Hayes, G. “Gastrointestinal foreign bodies in dogs and cats: a retrospective study of 208 cases.” Journal of small animal practice 50.11 (2009): 576-583.

 

5 comments

  1. Looks like a linear foreign body to me – cloth or something like tinsel maybe, in the stomach and small intestine. There is also a thin metal-opaque, wire-like FB in the stomach. The stomach is moderately distended with this material, multiple segments of the small intestine are crowded, plicated and gas distribution is abnormal (small tear-shaped or geometrical gas pockets). Preserved peritoneal serosal details and no free gas, likely no GI tract perforation.
    History may not be very accurate. US does not really support the radiographic appearance – the US study may be limited, I would not change the radiographic diagnosis.

  2. I would have diagnosed a SI linear FB with resultant mechanical obstruction and sent the dog to surgery without further diagnostics. The gastric material does not look like normal ingesta (or the reported chicken and rice) and has some features of cloth, with areas of striation. Given the delay between the rads and ultrasound, it is possible that the linear component of the foreign body is not anchored in the stomach, but to a separate piece that made it partially through the small intestines and then started the plication. Alternatively, the segment labeled duodenum was actually jejunum and the affected segment was never imaged.

  3. Thank you to share this beautiful case!!

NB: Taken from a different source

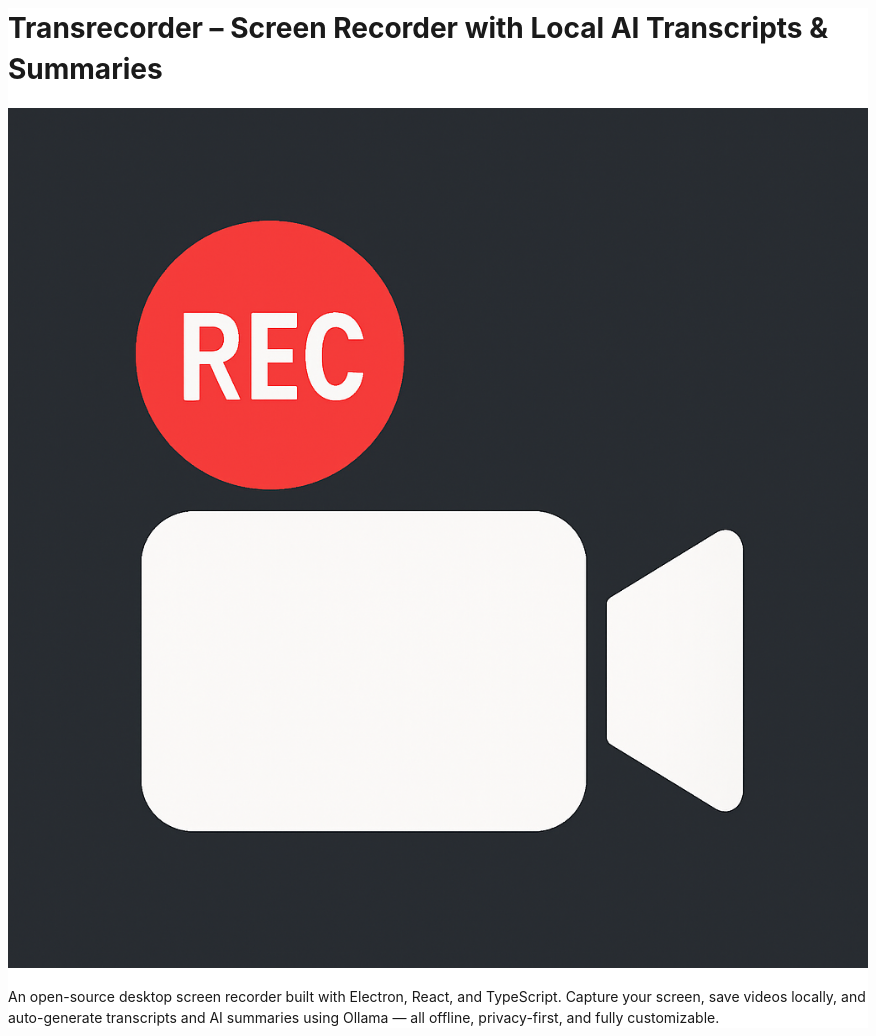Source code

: # Transrecorder – Screen Recorder with Local AI Transcripts & Summaries

![Application Icon](./resources/icon.png)

An open-source desktop screen recorder built with Electron, React, and TypeScript. Capture your screen, save videos locally, and auto-generate transcripts and AI summaries using Ollama — all offline, privacy-first, and fully customizable.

    The small intestine (likely including also the proximal duodenum) has a markedly diffuse plicated appearance with hair pin turns. In the small intestine there are multiple tear-drop, crescent to triangular and several other geometrical irregular sharply shaped intraluminal gas opacities. Additionally the small intestine is markedly bounded in a mass like fashion (ventral to the descending colon, level of L6 in a caudal lateral view it has a circular-concentric appearance with multiple eccentric tear-drop shaped intralunimal gas). In the stomach there is a moderate to marked amount of heterogeneous soft tissue and gas opacity content with a striated appearance and a curvilinear thin metallic object (lenght of a vertebral body approx). In the colon a small amount of formed fecal material is present.
    The serosal detail is adequate.
    Liver, spleen, kidneys/retroperitoneal space, urinary bladder and skeletal structure within normal limits.
    Caudal thorax: equivocal caudal vena cava decreased thickness. No signs of aspiration pneumonia.
    Summary:
    -marked small intestinal plication
    -striated gastric content
    -non obstrcutive gastric metallic foreign body
    -CVC equivocally decreased in size
    Conclusion:
    Gastrointestinal (or at least small intestinal) mechanical obstruction due to a linear (likely textile, fabric) foreign body.
    Surgery is indicated.
    Suspect hypovolemia.

    Comments:
    I would believe more the rx than the US (eg. no plication pattern with linear foreign body visible and not really convinced about the image labelled as duodenum), but it likely confirms no abdominal effusion, irreguarly shaped acoustic shadowing gastric content.
    The intestinal loops ventral to L5 have a spectacular apperance (peony flower? on VD it doesn t appear, but can it be like a partial “whirl sign” or it is just superposition of the plicated loops?).

    Thank you again for the case and your time!

      1. Hi Daniel! Thank you for taking time and read my long description and comments!:))
        Actually, it was my question too..In humans it is described in both CT and ultrasound (US mainly for pediatric patients: https://doi.org/10.1148/radiol.2403040370). Maybe performing a study applying compression that loop would be just plicated, but to me it has a very unusual appearance..that increased my curiosity..Lets see if anybody else has other input!